** PROBLEM TO SOLVE **
The entries that follow should come back exactly, with no pictures among them.

====================

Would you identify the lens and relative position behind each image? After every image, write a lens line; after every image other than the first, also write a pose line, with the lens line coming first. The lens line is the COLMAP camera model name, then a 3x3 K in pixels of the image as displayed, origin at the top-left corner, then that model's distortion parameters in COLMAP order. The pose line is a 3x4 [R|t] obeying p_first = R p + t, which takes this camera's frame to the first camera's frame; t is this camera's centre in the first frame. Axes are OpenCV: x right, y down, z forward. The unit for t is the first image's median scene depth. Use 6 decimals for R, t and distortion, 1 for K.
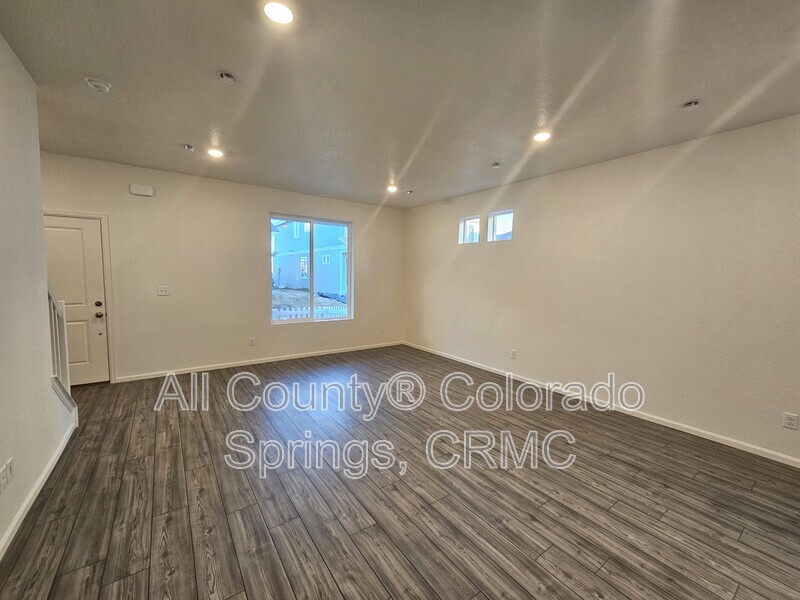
lens RADIAL K [[329.5, 0, 398.3], [0, 329.5, 299.6], [0, 0, 1]] dist [0.003695, 0.000439]
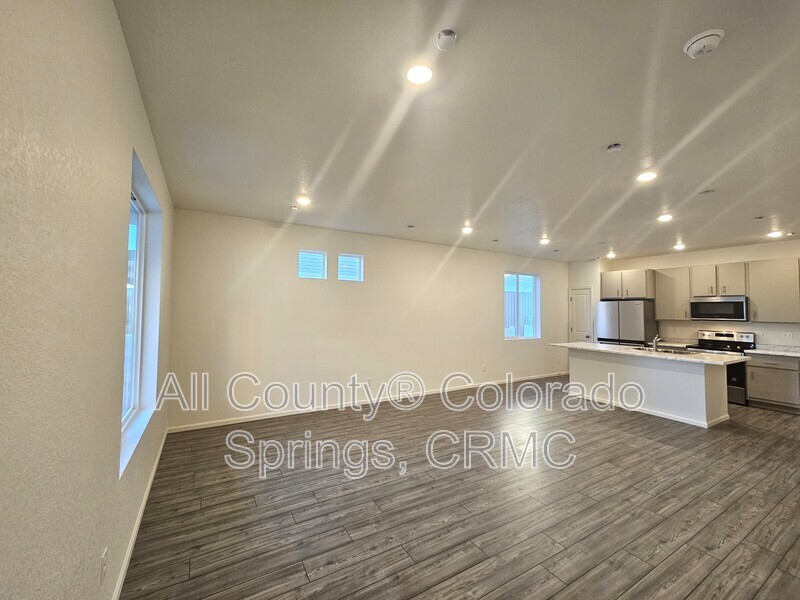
lens RADIAL K [[329.5, 0, 400.2], [0, 329.5, 301.3], [0, 0, 1]] dist [0.003695, 0.000439]
pose [[0.085966, 0.006838, 0.996275, -1.771708], [0.067041, 0.997670, -0.012632, -0.202751], [-0.994040, 0.067877, 0.085308, 1.756287]]
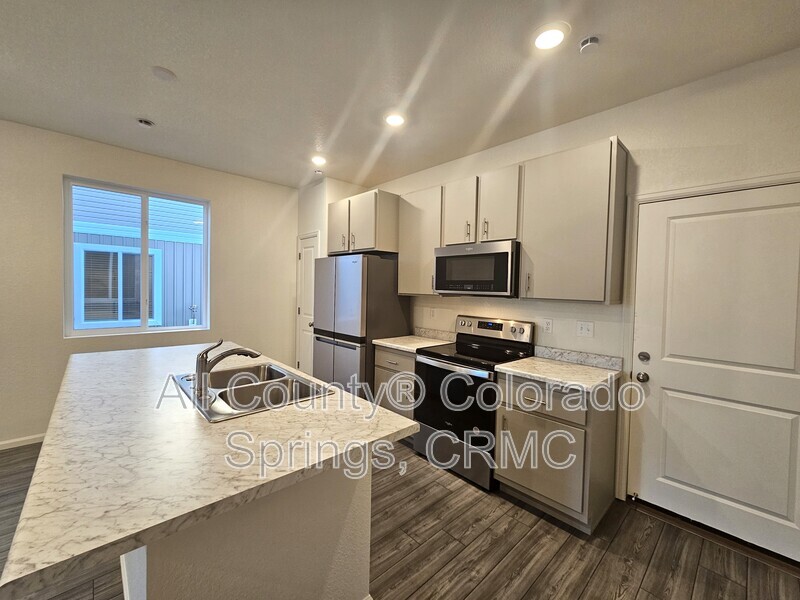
lens RADIAL K [[329.5, 0, 396.9], [0, 329.5, 296.7], [0, 0, 1]] dist [0.003695, 0.000439]
pose [[-0.130480, -0.052358, 0.990067, -1.610422], [0.049361, 0.997023, 0.059231, -0.182723], [-0.990221, 0.056599, -0.127508, 1.578485]]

====================

** WRITTEN RESPONSE **
Would you identify the lens and relative position behind each image? After every image, write a lens line; after every image other than the first, also write a pose line, with the lens line coming first. The lens line is the COLMAP camera model name, then a 3x3 K in pixels of the image as displayed, origin at the top-left corner, then that model's distortion parameters in COLMAP order. The pose line is a 3x4 [R|t] obeying p_first = R p + t, which takes this camera's frame to the first camera's frame; t is this camera's centre in the first frame. Axes are OpenCV: x right, y down, z forward. The unit for t is the first image's median scene depth. Use 6 decimals for R, t and distortion, 1 for K.
lens RADIAL K [[329.5, 0, 398.3], [0, 329.5, 299.6], [0, 0, 1]] dist [0.003695, 0.000439]
lens RADIAL K [[329.5, 0, 400.2], [0, 329.5, 301.3], [0, 0, 1]] dist [0.003695, 0.000439]
pose [[0.085966, 0.006838, 0.996275, -1.771708], [0.067041, 0.997670, -0.012632, -0.202751], [-0.994040, 0.067877, 0.085308, 1.756287]]
lens RADIAL K [[329.5, 0, 396.9], [0, 329.5, 296.7], [0, 0, 1]] dist [0.003695, 0.000439]
pose [[-0.130480, -0.052358, 0.990067, -1.610422], [0.049361, 0.997023, 0.059231, -0.182723], [-0.990221, 0.056599, -0.127508, 1.578485]]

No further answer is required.